I've been cooking skate for years, it's an inexpensive ($5 a kilogram) fish yet delicious and easy to handle and cook. A flat fish with two wings, it contains no bones - the flesh is on a cartilagenous skeleton - far easier than bones to deal with.
We baked two pieces of skate in half a cup of white wine, the juice of a lemon and dash of water, with a clove of garlic and rings of red onion in the dish.
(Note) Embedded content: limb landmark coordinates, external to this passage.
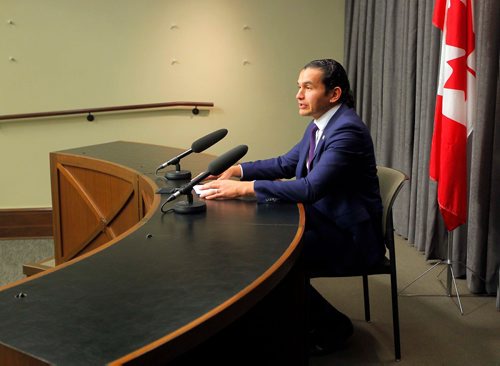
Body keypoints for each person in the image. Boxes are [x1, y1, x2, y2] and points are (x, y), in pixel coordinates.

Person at [198, 59, 385, 355]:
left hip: (352, 239)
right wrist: (239, 171)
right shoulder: (319, 125)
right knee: (259, 242)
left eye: (308, 87)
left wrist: (245, 189)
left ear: (333, 94)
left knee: (270, 259)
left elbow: (311, 188)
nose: (298, 94)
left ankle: (333, 326)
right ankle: (280, 321)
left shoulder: (347, 130)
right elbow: (286, 163)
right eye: (299, 87)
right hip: (324, 220)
Cooks in twenty minutes.
Served with a nice, basic, creamy risotto on the side - a little onion and garlic in olive oil, arborio rice in the warm oil to coat, alternative dashes of white wine and hot chicken stock to absorb slowly until cooked, half a cup of grated parmigiano or other grating cheese for creaminess at the end, salt, pepper, plenty of grated parsley.
And a rocket salad on the side - since the rocket is taking off (!) again in the garden - dressed in nothing but a squirt of balsamic vinegar. (How ingenious, salad leaves that come already peppered!)
PS: In summer, I enjoy barbecuing skate. It holds together beautifully. I marinade it in garlic, lemon, maybe some soy and ginger - anything at all - and blacken it on the grill, peeling away the outer layers to reveal beautifully tender and fragrant flesh inside.